Exercise passage:
I like to use specific plates too but I’d make sure they were out and ready, especially if you have mobility issues and your DD might not understand. She should have just got them herself, unless SHE also has mobility issues then she needs to move the darn plates!

FFSToEverythingSince2020 · 26/12/2025 11:32

throwaway20262025 · 26/12/2025 09:54

If your mum is neurotypical, then she’s being fussy. It’s fine to have a preference but in the circumstances you’d described I’d suck it up.

Agree with this. There are worse things that happen at sea, than not having spotty plates.

Jellycatspyjamas · 26/12/2025 11:34

I have particular cups for tea and coffee, so I’d be quite sympathetic to someone wanting a particular plate for their cake. It makes no difference to taste and in the wide scheme of things is neither here nor there, but if I could I’d have got it for her.

BeMintFatball · 26/12/2025 11:39

@mondaytosunday your reply has given me the solution for next Christmas. Ask the morning carers to get the required plates out before the visit.

Material provided:

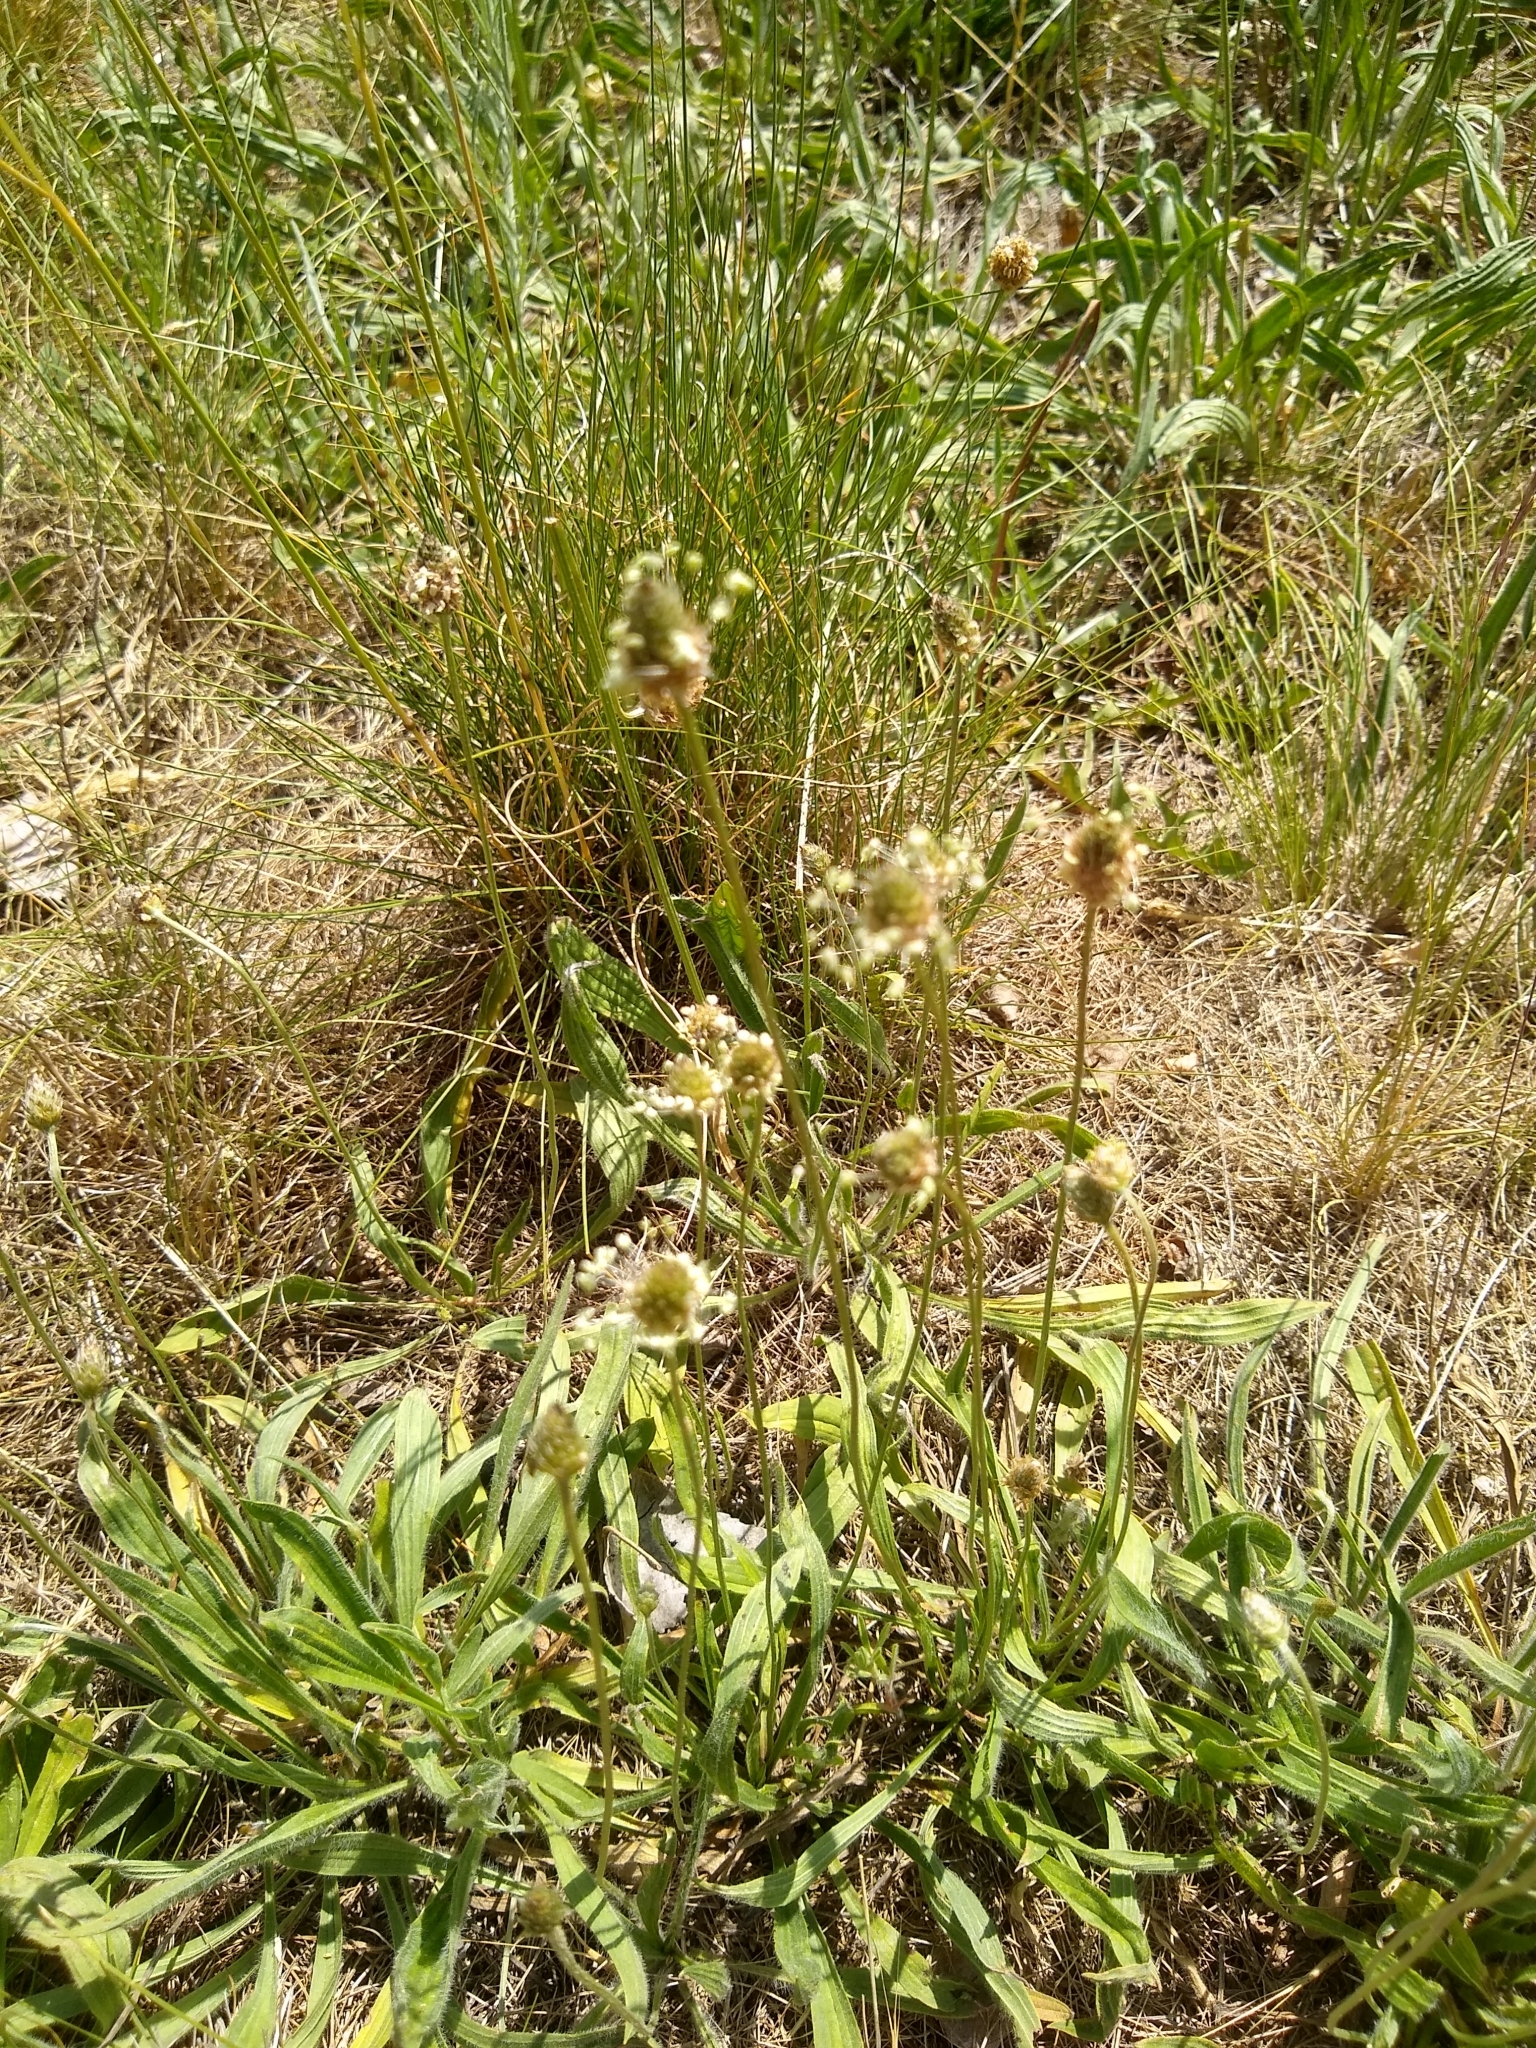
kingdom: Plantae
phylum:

Action item: In the forum discussion about the plates, what solution for next Christmas does BeMintFatball give?

Written reply: Ask the morning carers to get the required plates out before the visit.